[Task data — start]

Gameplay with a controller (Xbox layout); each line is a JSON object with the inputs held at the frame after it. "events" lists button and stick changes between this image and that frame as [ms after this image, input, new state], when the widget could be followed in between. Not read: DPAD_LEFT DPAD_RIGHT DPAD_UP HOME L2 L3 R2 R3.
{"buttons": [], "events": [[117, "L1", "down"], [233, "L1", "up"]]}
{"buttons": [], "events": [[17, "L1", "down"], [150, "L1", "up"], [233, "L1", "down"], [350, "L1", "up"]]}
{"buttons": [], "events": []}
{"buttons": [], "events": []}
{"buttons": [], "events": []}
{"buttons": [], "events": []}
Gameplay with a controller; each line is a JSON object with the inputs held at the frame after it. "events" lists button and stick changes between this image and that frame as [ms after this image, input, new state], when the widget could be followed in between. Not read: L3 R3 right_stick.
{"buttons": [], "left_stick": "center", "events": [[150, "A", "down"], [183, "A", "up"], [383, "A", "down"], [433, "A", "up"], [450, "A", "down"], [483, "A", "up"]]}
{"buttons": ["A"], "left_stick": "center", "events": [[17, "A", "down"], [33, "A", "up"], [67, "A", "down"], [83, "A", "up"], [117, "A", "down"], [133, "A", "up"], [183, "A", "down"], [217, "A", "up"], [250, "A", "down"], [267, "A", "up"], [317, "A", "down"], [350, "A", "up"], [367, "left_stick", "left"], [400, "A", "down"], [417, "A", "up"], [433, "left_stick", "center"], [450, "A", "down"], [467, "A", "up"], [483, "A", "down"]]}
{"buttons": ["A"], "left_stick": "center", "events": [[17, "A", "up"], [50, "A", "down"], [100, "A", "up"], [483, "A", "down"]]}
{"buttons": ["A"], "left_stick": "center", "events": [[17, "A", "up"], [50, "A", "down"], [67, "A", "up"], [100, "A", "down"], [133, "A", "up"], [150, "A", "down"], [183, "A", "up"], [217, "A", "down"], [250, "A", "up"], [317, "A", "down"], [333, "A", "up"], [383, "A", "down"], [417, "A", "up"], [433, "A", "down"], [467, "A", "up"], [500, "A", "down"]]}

[Task data — finish]

- _Problem to work on_
Please restate word for word the lines of the material above, beginning with the one that holds "Gameplay with a controller;" and ending with the last.

- _Response for this exercise_
Gameplay with a controller; each line is a JSON object with the inputs held at the frame after it. "events" lists button and stick changes between this image and that frame as [ms after this image, input, new state], when the widget could be followed in between. Not read: L3 R3 right_stick.
{"buttons": [], "left_stick": "center", "events": [[150, "A", "down"], [183, "A", "up"], [383, "A", "down"], [433, "A", "up"], [450, "A", "down"], [483, "A", "up"]]}
{"buttons": ["A"], "left_stick": "center", "events": [[17, "A", "down"], [33, "A", "up"], [67, "A", "down"], [83, "A", "up"], [117, "A", "down"], [133, "A", "up"], [183, "A", "down"], [217, "A", "up"], [250, "A", "down"], [267, "A", "up"], [317, "A", "down"], [350, "A", "up"], [367, "left_stick", "left"], [400, "A", "down"], [417, "A", "up"], [433, "left_stick", "center"], [450, "A", "down"], [467, "A", "up"], [483, "A", "down"]]}
{"buttons": ["A"], "left_stick": "center", "events": [[17, "A", "up"], [50, "A", "down"], [100, "A", "up"], [483, "A", "down"]]}
{"buttons": ["A"], "left_stick": "center", "events": [[17, "A", "up"], [50, "A", "down"], [67, "A", "up"], [100, "A", "down"], [133, "A", "up"], [150, "A", "down"], [183, "A", "up"], [217, "A", "down"], [250, "A", "up"], [317, "A", "down"], [333, "A", "up"], [383, "A", "down"], [417, "A", "up"], [433, "A", "down"], [467, "A", "up"], [500, "A", "down"]]}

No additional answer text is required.